When government and politics in America get disconnected from this unwritten virtue, bad decisions are often made. We love to talk about our loyalty to freedom, the flag and the Constitution, but when it comes to change, real change, the dollar is king. This is how it should be. It is this component of public policy debates that make most issues, and virtually every newsworthy one, relevant to all of us.

The abortion debate should be no different. There is plenty of data. It is easy to understand. But the loudness of the passions have prevented a rational economic dialogue from having the prominence it deserves. Oh, and one other big thing is keeping this discussion on the back burner: the court doesn’t care.

Sheelah Kohatkar succinctly wrote about it on Wednesday in the New Yorker. “Whether and under what circumstances to become a mother is the single most economically important decision most women will make in their lifetimes,” says Caitlin Myers, an economist at Middlebury College, widely recognized as a leading scholar on this issue. But during oral argument before the U.S. Supreme Court last December in the Mississippi case, Dobbs v. Jackson Women’s Health Organization, the discussion of the economic impact was cut off by Chief Justice John Roberts so he could discuss the fifteen-week deadline for an abortion, in which he seems so interested.

The State of Mississippi makes the argument that the Roe v. Wade decision and the subsequent decision in Casey v. Planned Parenthood are no longer relevant. It argues that access to contraception, availability of child care, and the existence of family leave laws are the things that make the economics of the issue different today than they were fifty years ago. Myers and 153 other economists filed a brief in the case obliterating that shallow perspective.

On contraception, in a 2019 report, the Guttmacher Institute reports that 45% of all pregnancies in America are unintended.
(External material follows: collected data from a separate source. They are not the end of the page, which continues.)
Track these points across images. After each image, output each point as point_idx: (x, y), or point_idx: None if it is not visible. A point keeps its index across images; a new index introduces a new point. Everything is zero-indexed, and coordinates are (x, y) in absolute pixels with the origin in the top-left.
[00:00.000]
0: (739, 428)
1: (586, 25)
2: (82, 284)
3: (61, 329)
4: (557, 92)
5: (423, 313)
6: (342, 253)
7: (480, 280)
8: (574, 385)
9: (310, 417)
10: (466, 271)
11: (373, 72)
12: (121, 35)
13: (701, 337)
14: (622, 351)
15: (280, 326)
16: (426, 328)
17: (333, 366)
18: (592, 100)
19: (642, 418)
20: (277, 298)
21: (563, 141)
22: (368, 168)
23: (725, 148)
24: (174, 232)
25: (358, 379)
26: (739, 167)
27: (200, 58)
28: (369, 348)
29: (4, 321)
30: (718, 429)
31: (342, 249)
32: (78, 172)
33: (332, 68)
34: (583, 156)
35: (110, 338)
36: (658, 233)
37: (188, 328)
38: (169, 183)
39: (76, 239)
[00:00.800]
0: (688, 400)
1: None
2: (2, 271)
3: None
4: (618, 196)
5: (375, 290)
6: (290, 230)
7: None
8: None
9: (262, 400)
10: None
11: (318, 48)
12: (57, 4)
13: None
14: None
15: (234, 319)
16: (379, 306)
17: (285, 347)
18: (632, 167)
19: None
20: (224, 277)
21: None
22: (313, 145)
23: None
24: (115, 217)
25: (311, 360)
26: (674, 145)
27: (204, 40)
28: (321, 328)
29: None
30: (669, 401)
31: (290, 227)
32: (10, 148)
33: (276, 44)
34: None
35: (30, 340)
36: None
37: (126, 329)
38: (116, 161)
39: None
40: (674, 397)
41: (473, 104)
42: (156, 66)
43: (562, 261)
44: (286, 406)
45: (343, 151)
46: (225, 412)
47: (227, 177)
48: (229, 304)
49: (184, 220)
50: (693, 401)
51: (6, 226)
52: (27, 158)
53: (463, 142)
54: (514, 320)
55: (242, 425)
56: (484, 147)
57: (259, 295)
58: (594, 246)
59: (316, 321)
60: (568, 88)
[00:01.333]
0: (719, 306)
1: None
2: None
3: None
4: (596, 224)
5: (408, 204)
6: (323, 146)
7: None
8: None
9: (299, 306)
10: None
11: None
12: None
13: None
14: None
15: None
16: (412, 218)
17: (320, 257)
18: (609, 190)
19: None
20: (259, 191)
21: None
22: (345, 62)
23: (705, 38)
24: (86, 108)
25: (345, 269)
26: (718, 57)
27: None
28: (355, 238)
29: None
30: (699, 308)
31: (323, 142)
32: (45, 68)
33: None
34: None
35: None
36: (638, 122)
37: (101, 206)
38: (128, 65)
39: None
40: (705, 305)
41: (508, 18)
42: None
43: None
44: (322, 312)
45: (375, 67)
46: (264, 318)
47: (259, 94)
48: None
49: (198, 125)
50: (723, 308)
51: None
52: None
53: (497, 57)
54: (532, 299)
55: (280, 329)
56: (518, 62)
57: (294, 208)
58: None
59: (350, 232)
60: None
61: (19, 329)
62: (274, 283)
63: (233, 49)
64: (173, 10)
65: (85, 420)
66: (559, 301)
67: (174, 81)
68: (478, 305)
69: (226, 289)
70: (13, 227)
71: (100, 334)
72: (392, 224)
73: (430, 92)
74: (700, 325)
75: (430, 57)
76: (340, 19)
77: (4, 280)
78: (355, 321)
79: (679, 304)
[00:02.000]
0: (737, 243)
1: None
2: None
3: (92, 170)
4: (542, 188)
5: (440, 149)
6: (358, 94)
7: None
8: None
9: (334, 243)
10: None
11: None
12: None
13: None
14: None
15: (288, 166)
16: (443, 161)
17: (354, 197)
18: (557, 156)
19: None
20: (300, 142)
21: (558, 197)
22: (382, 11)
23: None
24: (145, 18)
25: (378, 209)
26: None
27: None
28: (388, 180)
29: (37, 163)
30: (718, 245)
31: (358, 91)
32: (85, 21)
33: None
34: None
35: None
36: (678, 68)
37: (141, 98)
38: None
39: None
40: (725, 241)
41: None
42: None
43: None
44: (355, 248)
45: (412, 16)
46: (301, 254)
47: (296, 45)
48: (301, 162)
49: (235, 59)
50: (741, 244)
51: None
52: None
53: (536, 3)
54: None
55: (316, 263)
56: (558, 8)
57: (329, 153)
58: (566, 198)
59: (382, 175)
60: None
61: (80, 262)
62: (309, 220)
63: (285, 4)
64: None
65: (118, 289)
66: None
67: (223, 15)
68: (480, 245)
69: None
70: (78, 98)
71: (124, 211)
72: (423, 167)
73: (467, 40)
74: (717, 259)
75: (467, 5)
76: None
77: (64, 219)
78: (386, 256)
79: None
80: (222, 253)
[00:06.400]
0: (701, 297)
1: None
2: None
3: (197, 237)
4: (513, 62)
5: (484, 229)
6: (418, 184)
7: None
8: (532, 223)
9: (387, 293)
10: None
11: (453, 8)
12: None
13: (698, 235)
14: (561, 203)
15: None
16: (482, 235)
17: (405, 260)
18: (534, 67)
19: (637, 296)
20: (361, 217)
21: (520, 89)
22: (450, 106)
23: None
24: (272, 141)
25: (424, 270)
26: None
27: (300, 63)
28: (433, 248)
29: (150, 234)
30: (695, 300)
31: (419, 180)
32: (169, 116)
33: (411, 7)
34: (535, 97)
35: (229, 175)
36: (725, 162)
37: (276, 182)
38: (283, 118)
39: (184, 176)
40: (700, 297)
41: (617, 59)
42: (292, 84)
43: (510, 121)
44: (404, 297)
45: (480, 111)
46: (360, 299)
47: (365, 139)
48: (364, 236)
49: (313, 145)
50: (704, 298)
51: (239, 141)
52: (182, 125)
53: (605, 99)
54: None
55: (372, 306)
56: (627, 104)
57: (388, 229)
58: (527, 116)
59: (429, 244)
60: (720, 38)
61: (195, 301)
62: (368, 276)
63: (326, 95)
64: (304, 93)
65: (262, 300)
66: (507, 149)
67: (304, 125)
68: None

This is in an era of great available and advanced contraception to which Mississippi refers. Most of those pregnancies were “wanted later,” while only 18% were unwanted. 42% of those pregnancies end in abortion. I’m sorry Justice Roberts and Mississippi, but that is “relevant.”

The moral debate on the issue leaves few Americans without an opinion on the matter. But what parent is oblivious to the cost of their children? When 49% of abortions today are being performed on women at or below the poverty level, and an additional 26% being just above that line, the cost of those children to all of us is obvious and beyond debate. But the economic impact of and outlook on those women is the thing rarely discussed.

Secretary of the Treasury, Janet Yellen, explained it in simple terms this week. Emily Peck reports for Axios that Yellen said eliminating a woman’s right to seek an abortion would have “very damaging effects on the economy and would set women back decades.”

The proponents of these extreme bans in many of the states, including Indiana, lose the economic argument. They have had much of their success because the intensity of the moral debate has provided their vacuous economic one an inordinate amount of cover. The court is a great venue for this void–the court often doesn’t do economics. As much as we think politicians generally, and legislative bodies specifically, ignore the broad implications of their policies, they are designed to account for these things. The public often fails to hold them to account, but that’s just one of many failings for which we have no one else to blame.

What the leaked opinion that was written by Justice Samuel Alito was predictably light on was the impact of his proposed decision. I’m betting that if pressed about it, the five justices who apparently support the overturning of Roe and Casey would give an answer that could easily be interpreted as “it’s not our responsibility.”

It is a near-perfect storm of devastating consequences being made on behalf of the moral and political whims of the minority of Americans. It appears those who think it doesn’t matter to them are going to have to suffer until it does.